## [Job]
Quote all entries exactly, leaving pictures aside.
---------- Information provided ----------
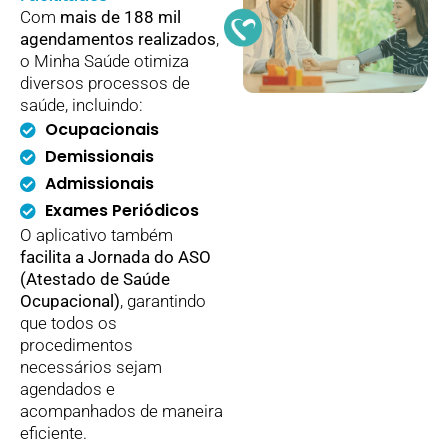
Com
mais de 188 mil
agendamentos realizados
,
o Minha Saúde otimiza
diversos processos de
saúde, incluindo:
Ocupacionais
Demissionais
Admissionais
Exames Periódicos
O aplicativo também
facilita a Jornada do ASO
(Atestado de Saúde
Ocupacional)
, garantindo
que todos os
procedimentos
necessários sejam
agendados e
acompanhados de maneira
eficiente.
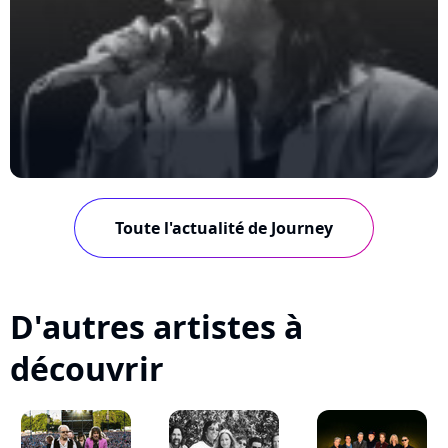
Toute l'actualité de Journey
D'autres artistes à
découvrir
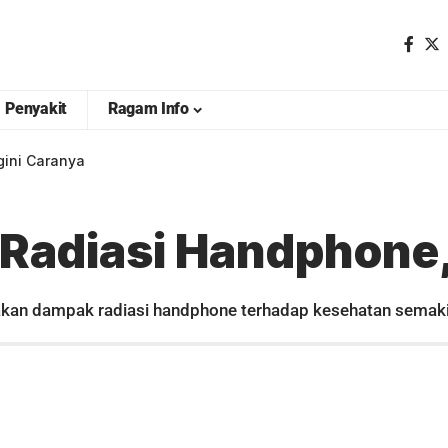
Penyakit
Ragam Info
gini Caranya
i Radiasi Handphone
 akan dampak radiasi handphone terhadap kesehatan semak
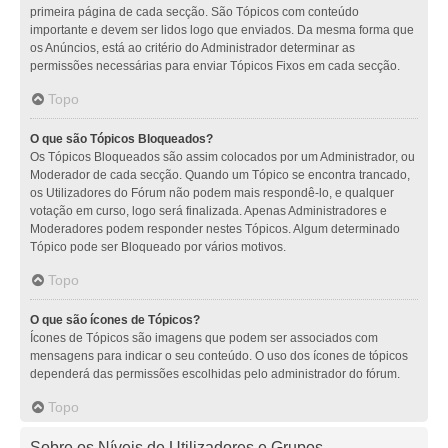
primeira página de cada secção. São Tópicos com conteúdo
importante e devem ser lidos logo que enviados. Da mesma forma que
os Anúncios, está ao critério do Administrador determinar as
permissões necessárias para enviar Tópicos Fixos em cada secção.
Topo
O que são Tópicos Bloqueados?
Os Tópicos Bloqueados são assim colocados por um Administrador, ou
Moderador de cada secção. Quando um Tópico se encontra trancado,
os Utilizadores do Fórum não podem mais respondê-lo, e qualquer
votação em curso, logo será finalizada. Apenas Administradores e
Moderadores podem responder nestes Tópicos. Algum determinado
Tópico pode ser Bloqueado por vários motivos.
Topo
O que são ícones de Tópicos?
Ícones de Tópicos são imagens que podem ser associados com
mensagens para indicar o seu conteúdo. O uso dos ícones de tópicos
dependerá das permissões escolhidas pelo administrador do fórum.
Topo
Sobre os Níveis de Utilizadores e Grupos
----------
## [Completed exercise]
Com
mais de 188 mil
agendamentos realizados
,
o Minha Saúde otimiza
diversos processos de
saúde, incluindo:
Ocupacionais
Demissionais
Admissionais
Exames Periódicos
O aplicativo também
facilita a Jornada do ASO
(Atestado de Saúde
Ocupacional)
, garantindo
que todos os
procedimentos
necessários sejam
agendados e
acompanhados de maneira
eficiente.
Toute l'actualité de Journey
D'autres artistes à
découvrir
Penyakit
Ragam Info
gini Caranya
i Radiasi Handphone
 akan dampak radiasi handphone terhadap kesehatan semak
primeira página de cada secção. São Tópicos com conteúdo
importante e devem ser lidos logo que enviados. Da mesma forma que
os Anúncios, está ao critério do Administrador determinar as
permissões necessárias para enviar Tópicos Fixos em cada secção.
Topo
O que são Tópicos Bloqueados?
Os Tópicos Bloqueados são assim colocados por um Administrador, ou
Moderador de cada secção. Quando um Tópico se encontra trancado,
os Utilizadores do Fórum não podem mais respondê-lo, e qualquer
votação em curso, logo será finalizada. Apenas Administradores e
Moderadores podem responder nestes Tópicos. Algum determinado
Tópico pode ser Bloqueado por vários motivos.
Topo
O que são ícones de Tópicos?
Ícones de Tópicos são imagens que podem ser associados com
mensagens para indicar o seu conteúdo. O uso dos ícones de tópicos
dependerá das permissões escolhidas pelo administrador do fórum.
Topo
Sobre os Níveis de Utilizadores e Grupos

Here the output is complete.